Milgrom and Wilson not only developed the theory of auctions but also put it into practice. In a press release, the Nobel Committee highlighted their contribution to organizing the first US auction to sell cellular operators' frequencies. Until 1994, frequencies were played in a lottery, and as a result, operators were given disparate frequencies in different states. The state earned practically nothing. The new auction format, proposed by Milgrom and Wilson, allowed operators to get a package of frequencies convenient for them and the state worth around $617 million for 10 licenses.
Milgrom has advised the USA, Canada, Mexico, Great Britain, Germany, Australia, and others. He also works with companies. In preparing Google for the IPO, the company's co-founder called him into a consultant, judging that the IPO was like auctions. And Yahoo! and Microsoft use Milgrom's advice to understand how to sell online ads.

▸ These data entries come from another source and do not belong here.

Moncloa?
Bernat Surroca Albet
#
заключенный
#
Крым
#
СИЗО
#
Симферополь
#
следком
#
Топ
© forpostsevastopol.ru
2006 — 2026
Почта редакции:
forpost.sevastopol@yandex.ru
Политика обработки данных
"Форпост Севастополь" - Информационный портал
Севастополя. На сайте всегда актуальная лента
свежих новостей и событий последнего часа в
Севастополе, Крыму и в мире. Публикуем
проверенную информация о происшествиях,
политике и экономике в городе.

Milgrom plays not only on the side of the sellers. In 2006, he led a consulting team for Comcast's Spectrum Co. Compared to how much other significant traders such as T-Mobile and Verizon paid for frequencies back then, Spectrum saved about $ 1.2 billion. Its tactics included unexpected moves. They sharply raised the bid price by $ 750 million for one step of the auction. After that auction, the FCC was forced to change the auctions' rules, limiting the size of the measure, according to the company founded by Milgrom Auctionomics.
One of the best auctions, which Auctionomics advised on the creation, took place in 2017. The US government bought a package of frequencies from TV companies for $ 10 billion. It sold them at an auction to mobile operators for $ 20 billion.